No wonder Kim Jong Il timed this test for October. 

Update:   Lest we forget the man to whom we owe the Agreed Framework, Jimmy Carter reminds us of the adamantine brilliance of his negotiating skills.

But beginning in 2002, the United States branded North Korea as part of an axis of evil, threatened military action, ended the shipments of fuel oil and the construction of nuclear power plants and refused to consider further bilateral talks. In their discussions with me at this time, North Korean spokesmen seemed convinced that the American positions posed a serious danger to their country and to its political regime.

Responding in its ill-advised but predictable way, Pyongyang withdrew from the Nuclear Nonproliferation Treaty, expelled atomic energy agency inspectors, resumed processing fuel rods and began developing nuclear explosive devices.

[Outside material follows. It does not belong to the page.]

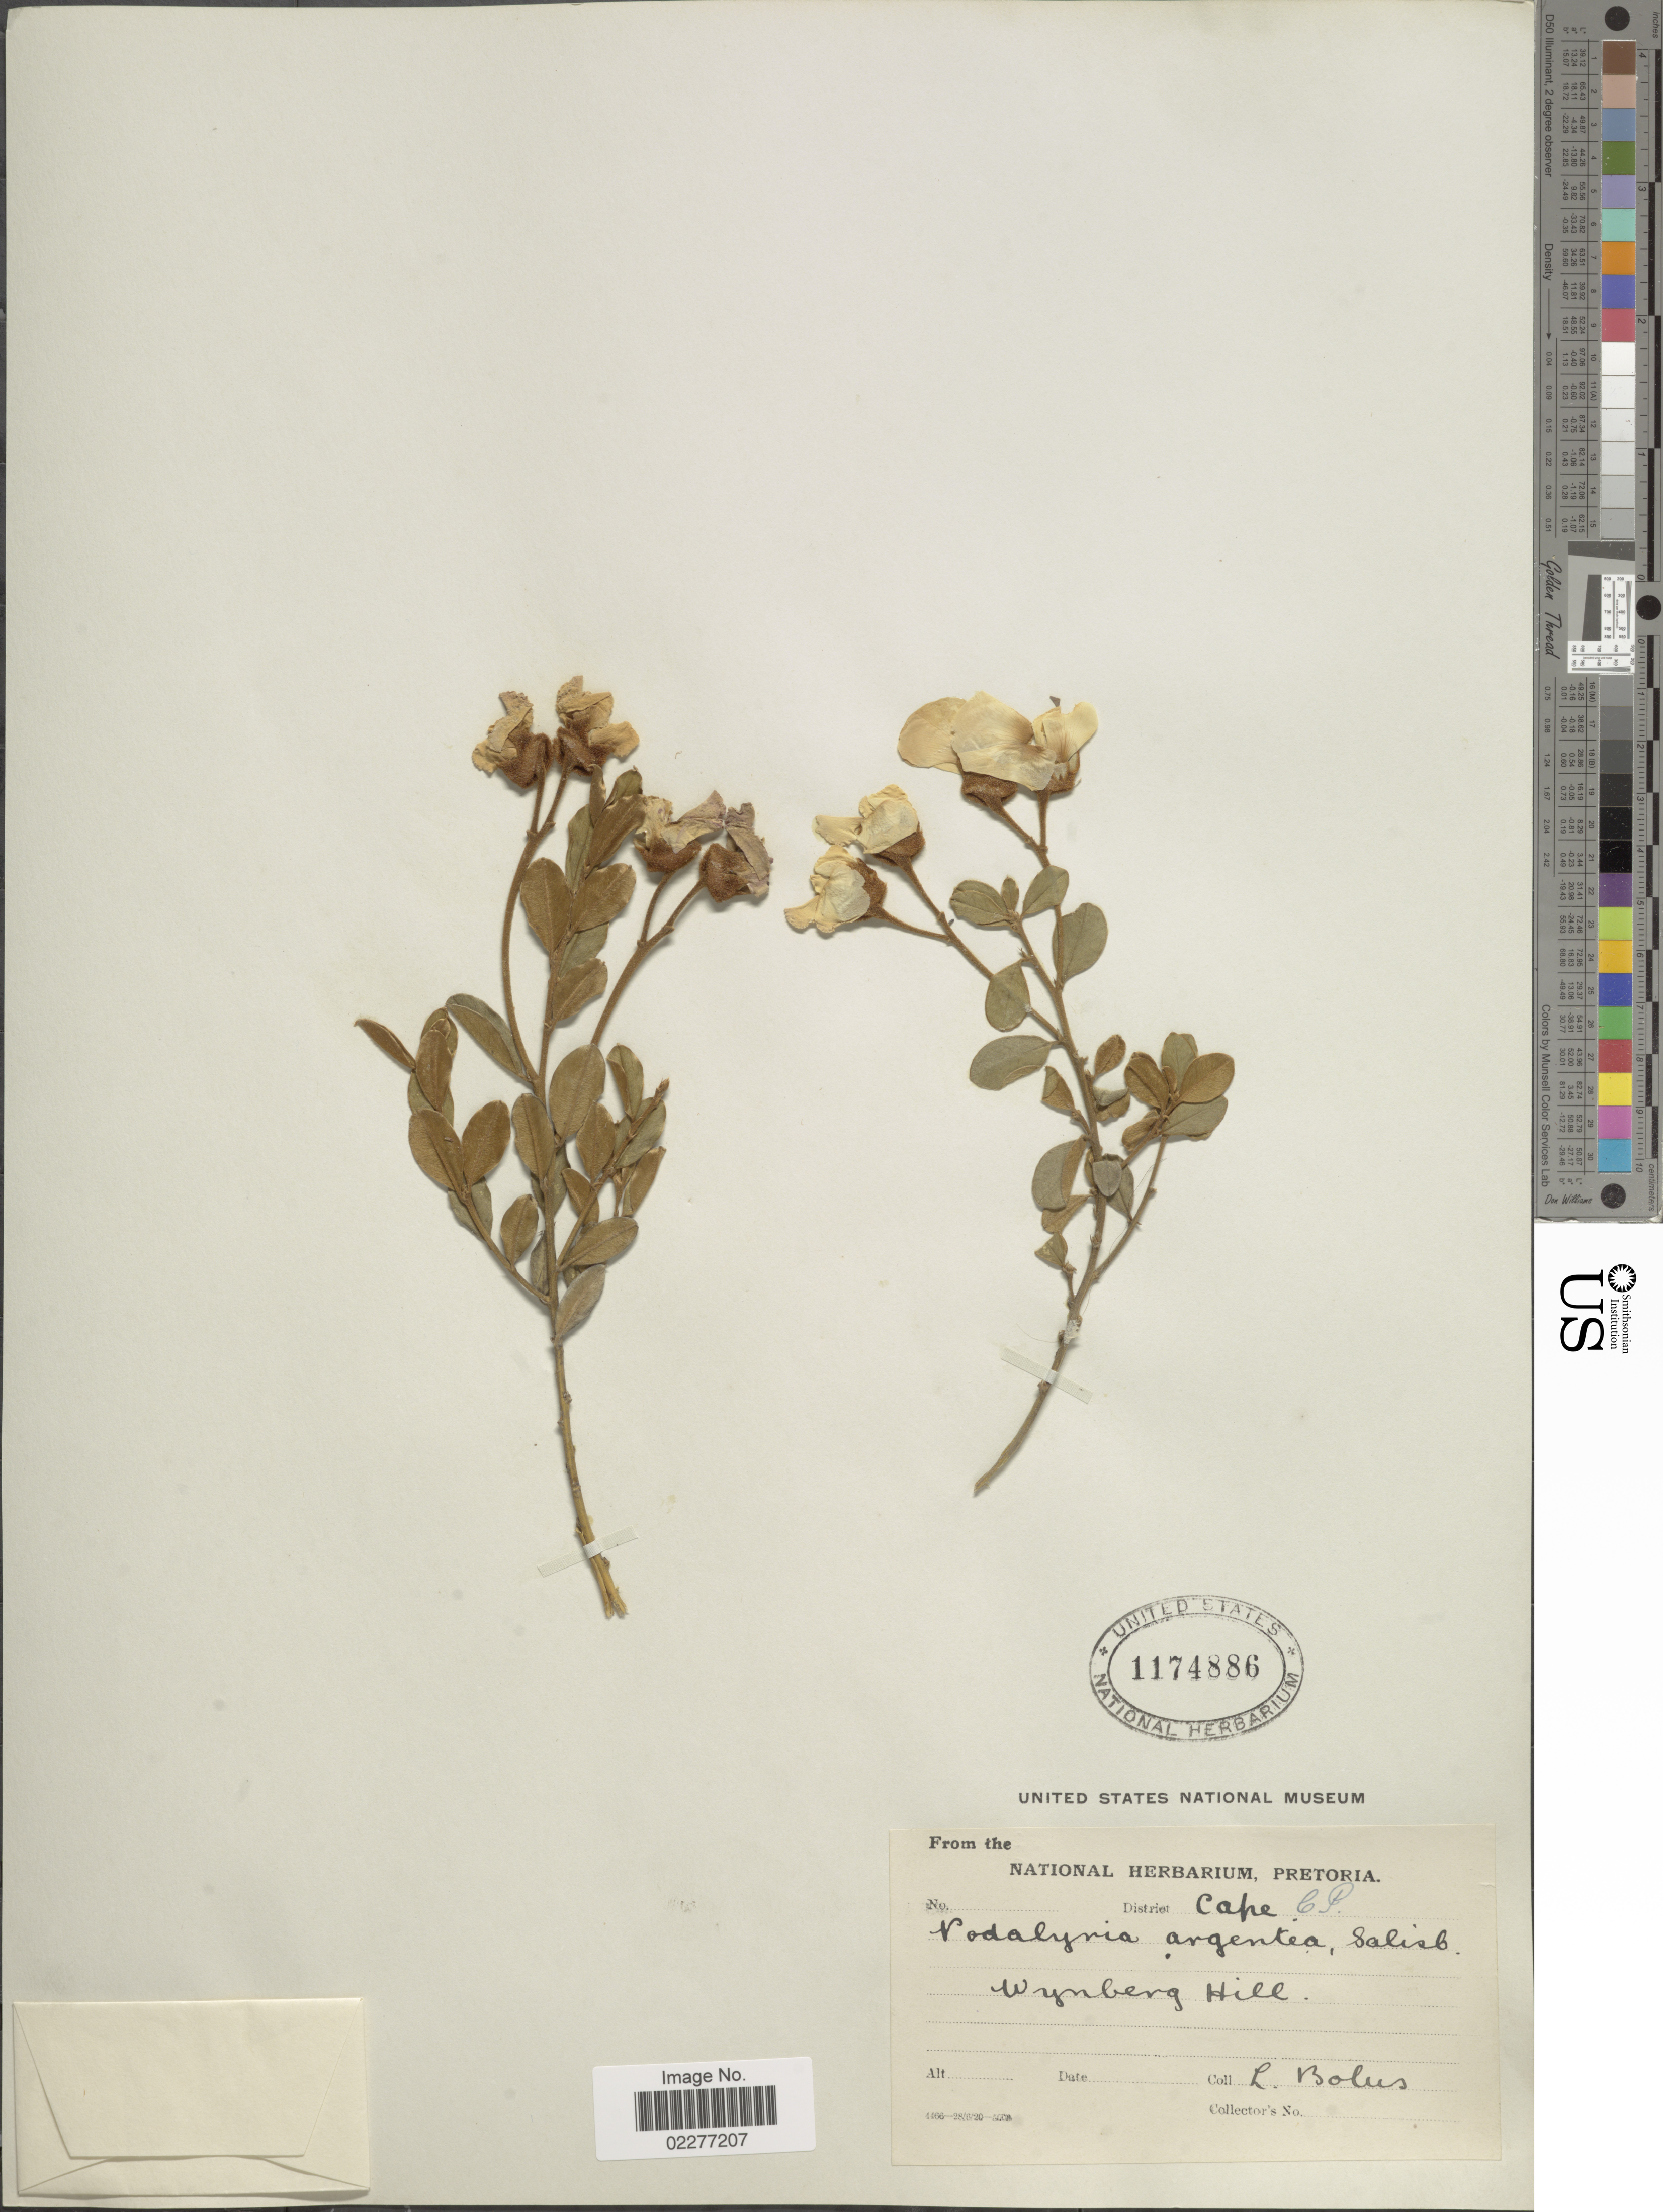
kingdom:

Got that?  Predictable, meaning “not responsible for their actions.”  Hey, didn’t you see the signs about looking them directly in the eyes?  Well, if there’s one thing you can’t  call about Kim Jong Il, it’s predictable.  After all, Carter seems not to have predicted that he’d keep cranking out nukes notwithstanding his agreement to the contrary.

Jimmy and Carter and Kim Il Sung:  undoubtedly history’s single greatest diplomatic mismatch.

Update 2:   Just One Minute takes issue with Carter’s view of history.

 

* Not that pointless talks are necessarily a bad thing, since they have great cosmetic value, but in such situations, you need a more substantive strategy to pursue separately.